::: MATERIAL FOR THE TASK :::

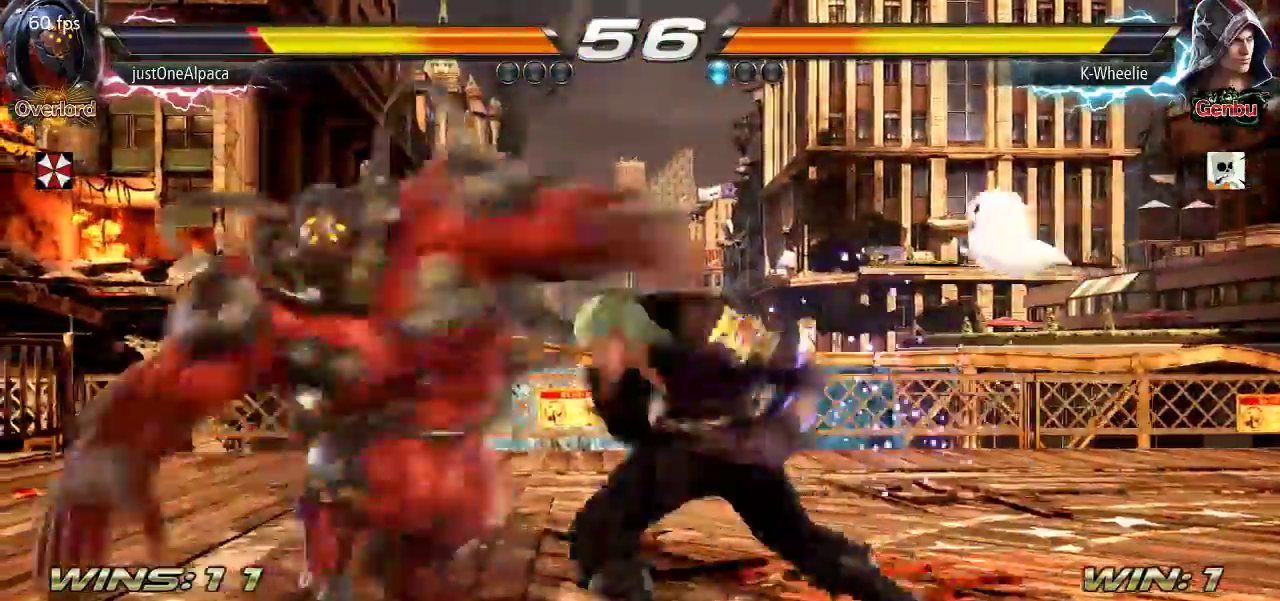
{"dt_ms": 500, "buttons": [], "left_stick": "down", "events": [[100, "CROSS", "up"], [117, "SQUARE", "up"], [150, "left_stick", "center"], [500, "left_stick", "down"]]}
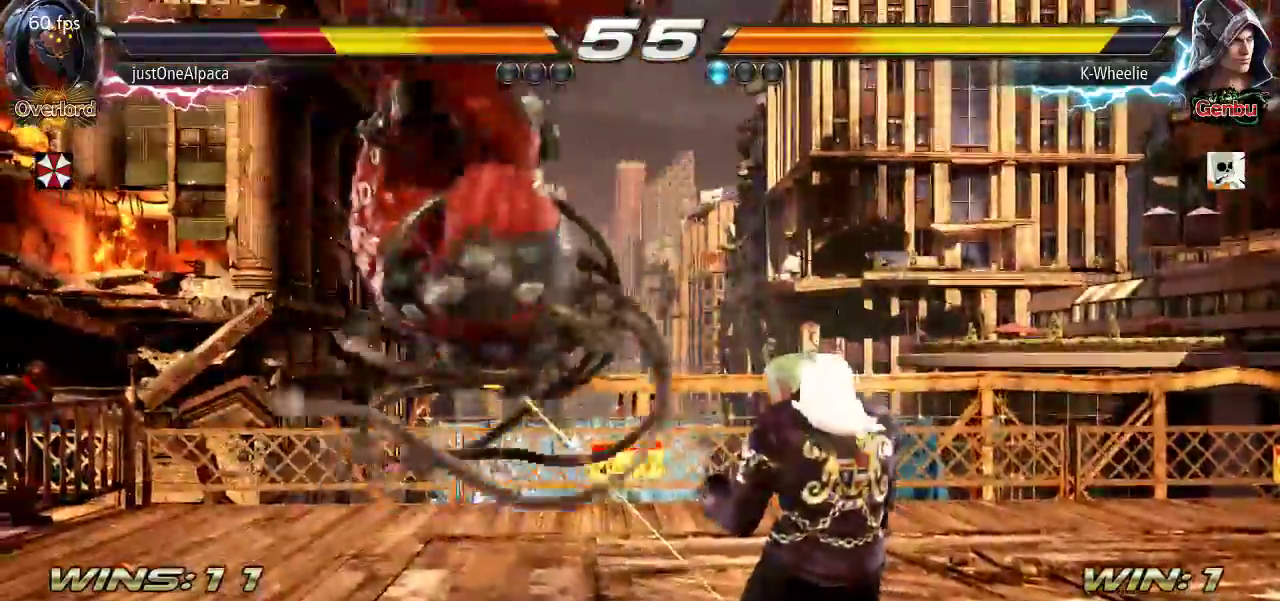
{"dt_ms": 500, "buttons": [], "left_stick": "right", "events": [[33, "SQUARE", "down"], [67, "left_stick", "left"], [100, "TRIANGLE", "down"], [117, "SQUARE", "up"], [133, "left_stick", "center"], [150, "TRIANGLE", "up"], [217, "left_stick", "right"], [233, "SQUARE", "down"], [283, "SQUARE", "up"], [350, "SQUARE", "down"], [417, "SQUARE", "up"]]}
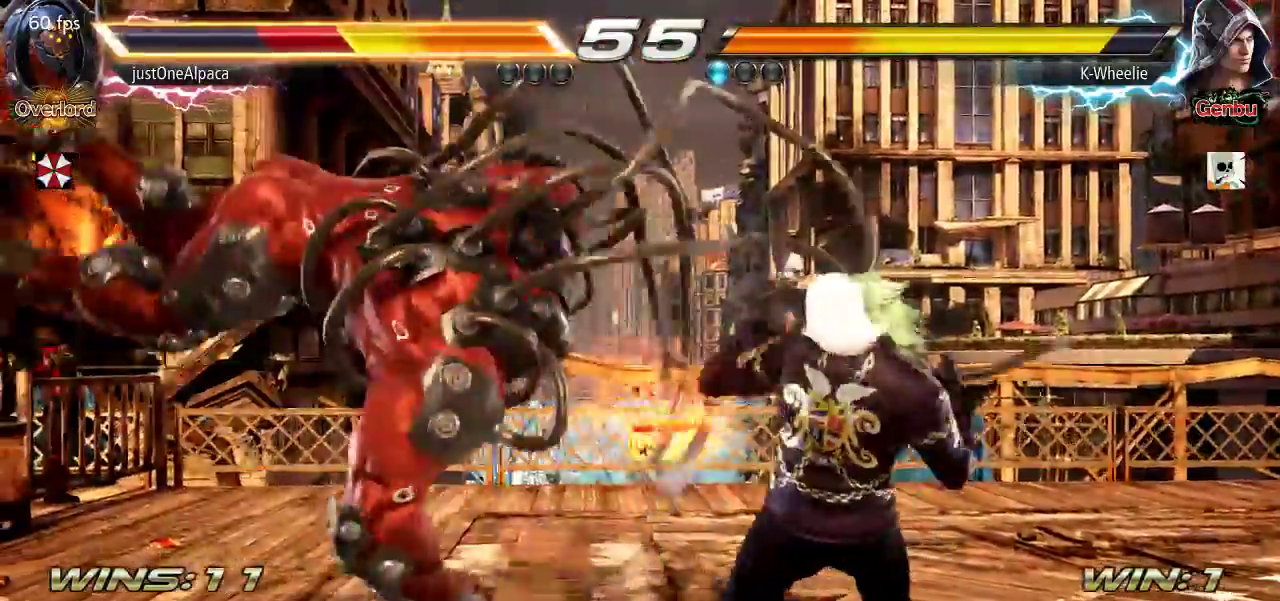
{"dt_ms": 500, "buttons": ["SQUARE"], "left_stick": "right"}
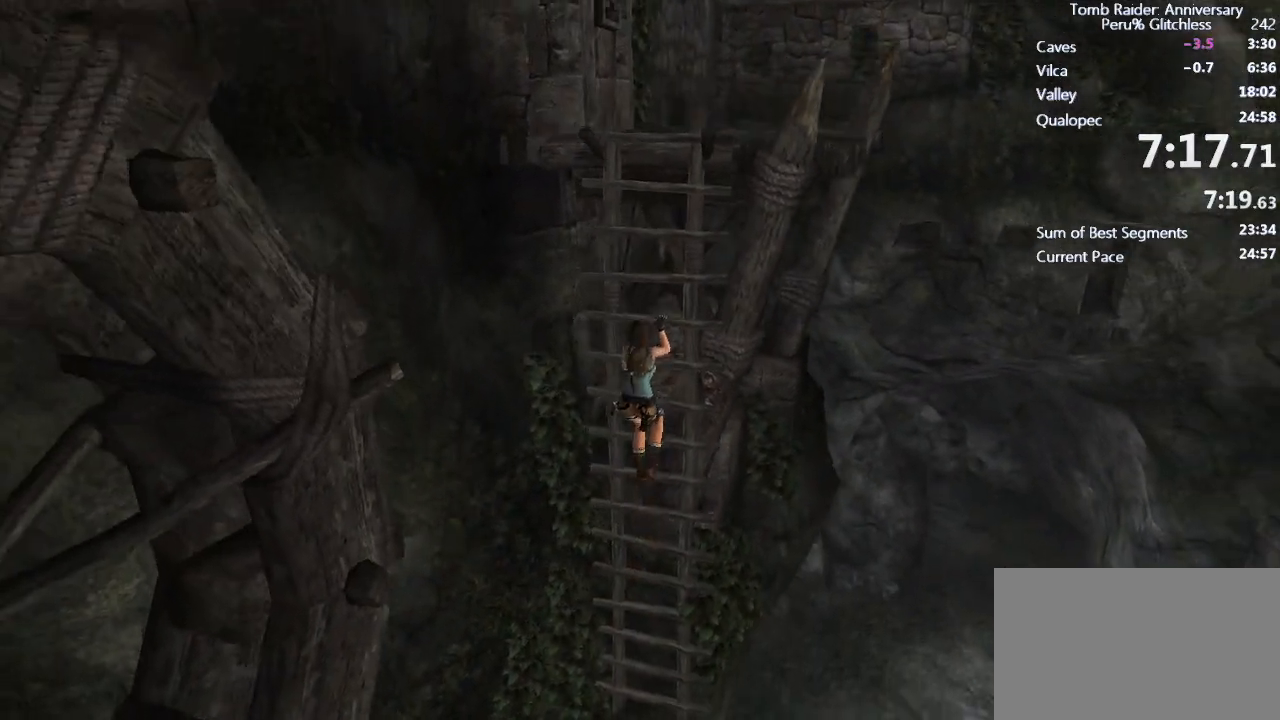
Gameplay with keyboard and mouse; each line is a JSON object with the keys and mouse buttons held at the frame after it. "events" lists presses ("down") and releases ("up") of "1", "2", "3", "4", "5", "a", "alt", "c", "caps_lock", "ctrl", "d", "e", "f", "g", "q", "r", "s", "shift", "space", "t", "tab", "v", "w", "x", "z", "mouse_left", "mouse_wheel" and "mouse_right" between this image and that frame as [ms after this image, input, new state], when the widget could be followed in between. "mouse_left", "mouse_wheel", "mouse_right" = the "left", "wheel", "right" buttons of the "mouse" list. No other keys are recorded. "wheel" means that the mouse wheel is clicked or scrolled. Not read: mouse_move.
{"keys": ["e", "shift", "w"], "mouse": [], "events": [[67, "e", "down"], [117, "e", "up"], [217, "e", "down"], [250, "e", "up"], [350, "e", "down"], [400, "e", "up"], [483, "e", "down"]]}
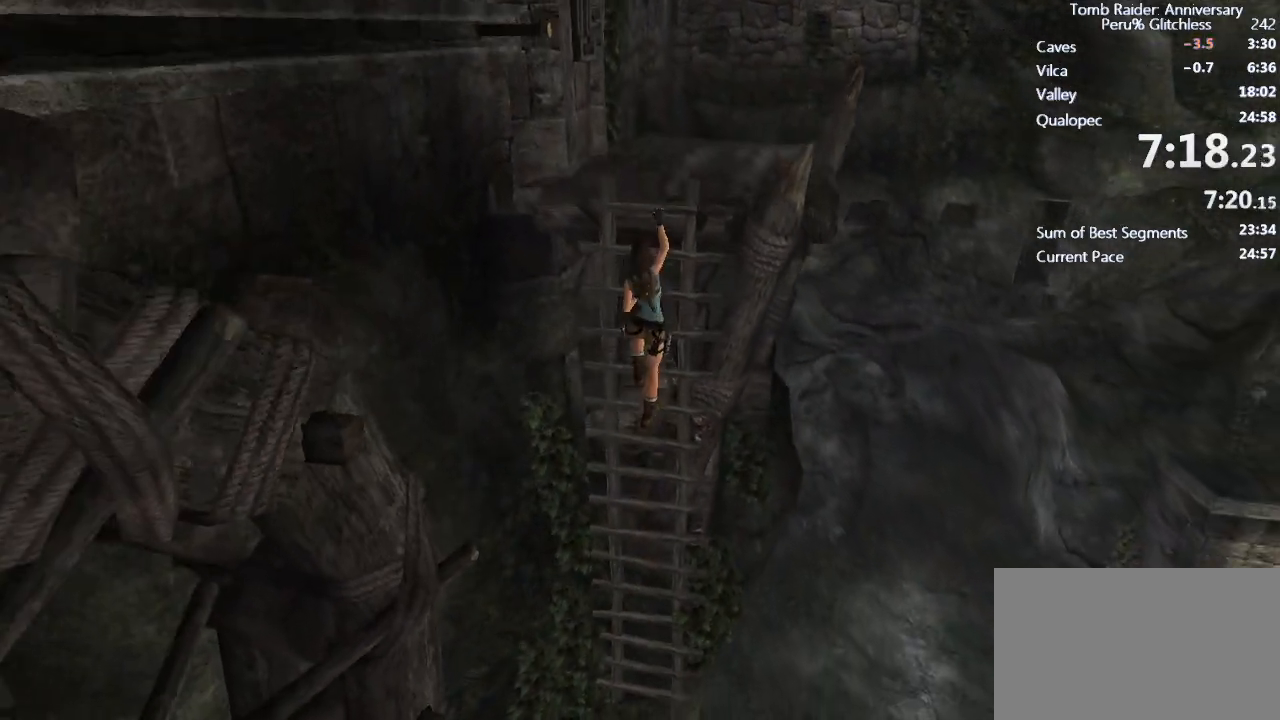
{"keys": ["shift", "w"], "mouse": [], "events": [[67, "e", "up"], [117, "e", "down"], [217, "e", "up"], [267, "e", "down"], [367, "e", "up"], [417, "e", "down"], [450, "e", "up"]]}
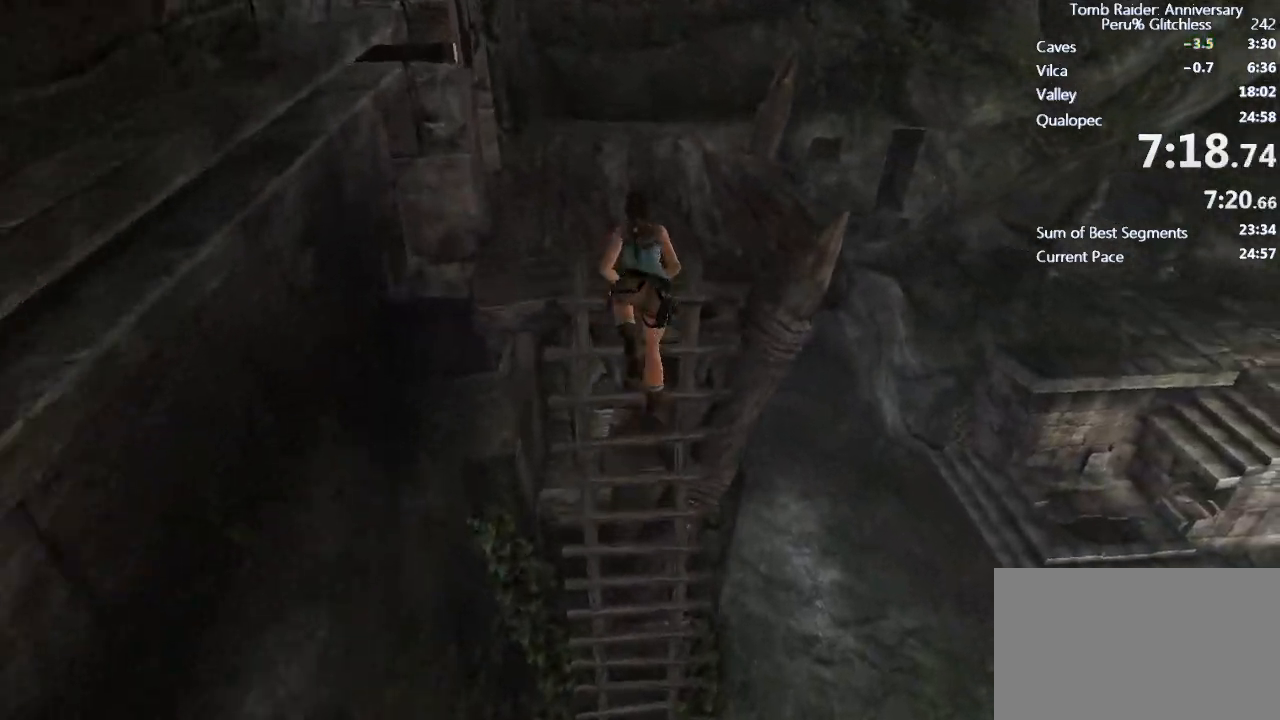
{"keys": ["shift", "w"], "mouse": [], "events": []}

:::

## WHAT YOU NEED TO DO
Go through the entries above and copy each line holding the string "center".

## TASK RESULT
{"dt_ms": 500, "buttons": [], "left_stick": "down", "events": [[100, "CROSS", "up"], [117, "SQUARE", "up"], [150, "left_stick", "center"], [500, "left_stick", "down"]]}
{"dt_ms": 500, "buttons": [], "left_stick": "right", "events": [[33, "SQUARE", "down"], [67, "left_stick", "left"], [100, "TRIANGLE", "down"], [117, "SQUARE", "up"], [133, "left_stick", "center"], [150, "TRIANGLE", "up"], [217, "left_stick", "right"], [233, "SQUARE", "down"], [283, "SQUARE", "up"], [350, "SQUARE", "down"], [417, "SQUARE", "up"]]}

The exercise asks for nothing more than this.